A en croire les attentes de l’opinion publique, l’éventuelle majoration du montant de l’assurance devrait avoir plutôt un effet de correcteur du comportement du conducteur. Aux dires de Nadejda Minkova, le montant de la prime d’assurance n’est cependant pas influencé par l’application du nouveau système :

L’actuelle formulation de la manière dont fonctionne le système « Bonus-Malus » montre que celui-ci ne pourrait avoir un quelconque effet sur le montant de la prime d’assurance que si les prix des polices d’assurance demeurent statiques dans le temps. En cas de tendance ascendante dans la fixation des prix pour des raisons d’augmentation des dépenses de l’assureur ou bien à cause d’un accroissement des dommages, l’effet du bonus ne sera pas du tout ressenti par le consommateur, ce qui fait que l’année d’après il pourrait même se voir obligé de payer plus. En cas d’une telle hypothèse, ce n’est que le « malus » qui demeure sûr. 

Selon Nadejda Minkova, le nombre des voitures nouvellement enregistrées dans le pays est estimé à environ 300 000 voitures par an, ce qui constitue environ 10% de toutes les automobiles. Cela signifie qu’en 5 ans chaque deuxième propriétaire change de voiture. Dans le même temps, chaque deuxième propriétaire d’automobile reviendra du bonus maximal qui est de 25% à zéro après avoir vendu sa vieille voiture. Tout ceci est extrêmement démotivant et obligera une grande partie des chauffeurs d’utiliser plus longtemps leurs vieilles voitures.
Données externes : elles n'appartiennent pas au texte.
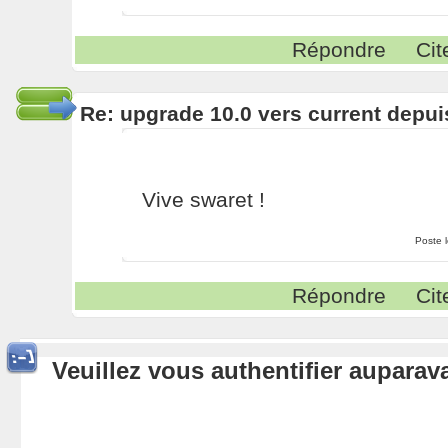
Répondre
Cit
Re: upgrade 10.0 vers current depui
Vive swaret !
Poste 
Répondre
Cit
Veuillez vous authentifier aupara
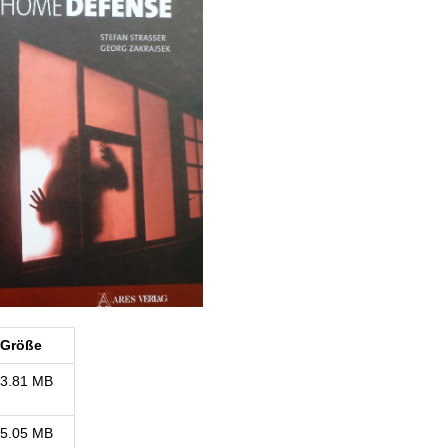
Größe
3.81 MB
5.05 MB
Ce sont des effets secondaires qui ne sont pas vraiment prévus et pris en compte par les auteurs du système. Si nous voulons respecter les standards écologiques et avoir de nouvelles voitures sur les routes qui soient plus sûres, il ne faudrait pas démotiver les conducteurs à acheter de nouvelles automobiles, précise Nadejda Minkova.